Mitverschulden wegen Verletzung der Anschnallpflicht

Heftig umstritten war vor Gericht die Frage, ob der Kläger durch Verletzung der Anschnallpflicht die Verletzungsfolgen bzw. deren Schwere mitverschuldet hatte. Nach Auffassung des OLG-Senats setzt ein Mitverschulden die Feststellung voraus, dass bei Anlegen des Gurts ein Teil der Verletzungsfolgen hätte vermieden oder in ihrer Schwere gemindert werden können (BGH, Urteil v. 28.2.2012, VI ZR 10/11).

Hierzu stellten die bereits vom LG hinzugezogenen Sachverständigen fest, dass im angeschnallten Zustand der Kläger durch den Gurt kontrolliert zurückgehalten worden wäre. Der extreme Einschlag des Kniegelenks in das Armaturenbrett mit der sprunghaft ansteigenden axialen Kompression des Oberschenkels und der dadurch bruchlastüberschreitenden Verbiegung des Fermurknochens, der darauf folgende Aufprall des Brustkorbs auf das Lenkrad sowie der Kopfkontakt mit der Windschutzscheibe wären laut Sachverständigen in angeschnalltem Zustand mit hoher Wahrscheinlichkeit nicht erfolgt.

Allerdings hätte der Gurt seinerseits zusätzliche Verletzungsfolgen verursacht. So wäre der Brustkorb durch den Gurt massiv belastet worden, ein Aufprall des Kopfes auf das Lenkrad wäre nach Ansicht der Sachverständigen wahrscheinlich gewesen.

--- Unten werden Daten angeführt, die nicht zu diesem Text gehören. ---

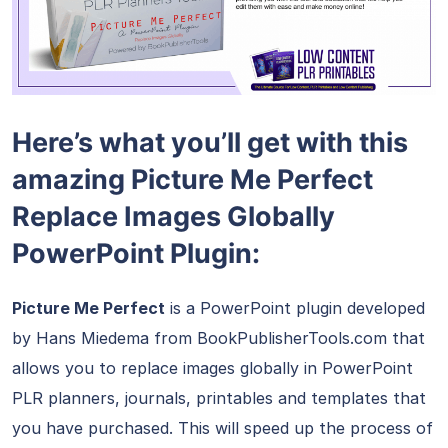
Here’s what you’ll get with this
amazing Picture Me Perfect
Replace Images Globally
PowerPoint Plugin:
Picture Me Perfect
is a PowerPoint plugin developed
by Hans Miedema from BookPublisherTools.com that
allows you to replace images globally in PowerPoint
PLR planners, journals, printables and templates that
you have purchased. This will speed up the process of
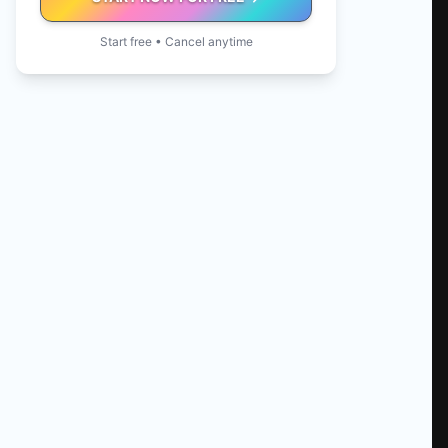
Start free • Cancel anytime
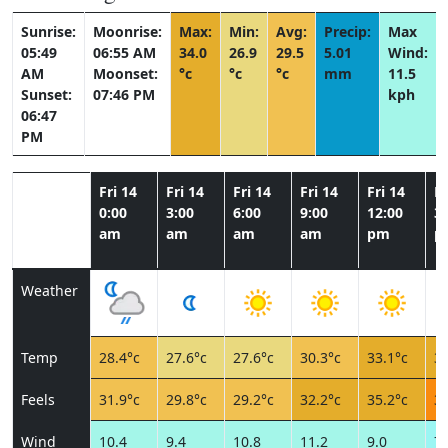
Sunrise:
Moonrise:
Max:
Min:
Avg:
Precip:
Max
05:49
06:55 AM
34.0
26.9
29.5
5.01
Wind:
AM
Moonset:
°c
°c
°c
mm
11.5
Sunset:
07:46 PM
kph
06:47
PM
Fri 14
Fri 14
Fri 14
Fri 14
Fri 14
Fr
0:00
3:00
6:00
9:00
12:00
3:
am
am
am
am
pm
p
Weather
Temp
28.4°c
27.6°c
27.6°c
30.3°c
33.1°c
32
Feels
31.9°c
29.8°c
29.2°c
32.2°c
35.2°c
36
Wind
10.4
9.4
10.8
11.2
9.0
7.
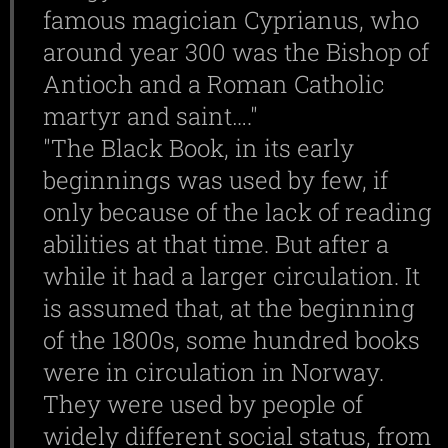
famous magician Cyprianus, who
around year 300 was the Bishop of
Antioch and a Roman Catholic
martyr and saint…."
"The Black Book, in its early
beginnings was used by few, if
only because of the lack of reading
abilities at that time. But after a
while it had a larger circulation. It
is assumed that, at the beginning
of the 1800s, some hundred books
were in circulation in Norway.
They were used by people of
widely different social status, from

In dieser Situation nahm das OLG ein Mitverschulden wegen Verletzung der Anschnallpflicht in Höhe von einem Drittel an, da durch die Sachverständigen belegt sei, dass zumindest ein Teil der Verletzungen unter Beachtung der Anschnallpflicht hätte vermieden werden können.

Die Anrechnung des Mitverschuldens erfolgt nicht rein mathematisch

Der OLG-Senat legte Wert darauf, dass die Bemessung der Mitverschuldensquote nicht in der Weise erfolge, dass zunächst die Höhe des Schmerzensgeldes bezogen auf 100%-iges Verschulden festzustellen sei und dieses dann entsprechend der Mitverschuldensquote gekürzt werde.

Vielmehr stelle das Mitverschulden bei der Bemessung des Schmerzensgeldes ein Element neben anderen dar, wobei die einzelnen Bemessungselemente je nach den konkreten Umständen des Einzelfalls unterschiedlich gewichtet werden könnten (OLG München, Beschluss v. 24.09. 2009, 10 U 3281/08).

Im Rahmen der tatrichterlichen Würdigung sei die Angemessenheit des festzusetzenden Schmerzensgeldes auf der Grundlage einer tatrichterlichen Bewertung dieser Bemessungselemente sowie unter einer wertenden Betrachtung des gesamten Geschehensablaufes vorzunehmen.

Körperliche und seelische Beeinträchtigungen sind entscheidend

Wesentliche Elemente der Bemessung sind nach Auffassung des Senats

  • die körperlichen und seelischen Beeinträchtigungen des Verletzten,
  • die Heftigkeit und Dauer der erlittenen Schmerzen,
  • die Dauer einer eventuellen Arbeitsunfähigkeit sowie
  • erlittene körperliche Funktionsbeeinträchtigungen (OLG Brandenburg, Urteil v. 08.03.2007, 12 U 154/06).

Auf Grundlage dieser Parameter war die Bemessung des Schmerzensgeldes durch das LG mit insgesamt 30.000 EUR nach Auffassung des Senats sowohl im Hinblick auf die Abfolge der Ereignisse unter Berücksichtigung des Mitverschuldensanteils des Verletzten als auch hinsichtlich der eingetretenen Verletzungsfolgen angemessen.

(OLG München, Urteil v. 07.06.2013, 10 U 1931/12).


Bemessung: Bei der Höhe des Schmerzensgeldes orientiert sich die Rechtsprechung i. d. R. an Schmerzensgeldtabellen, z.B. an der von Hacks begründeten Schmerzensgeldtabelle.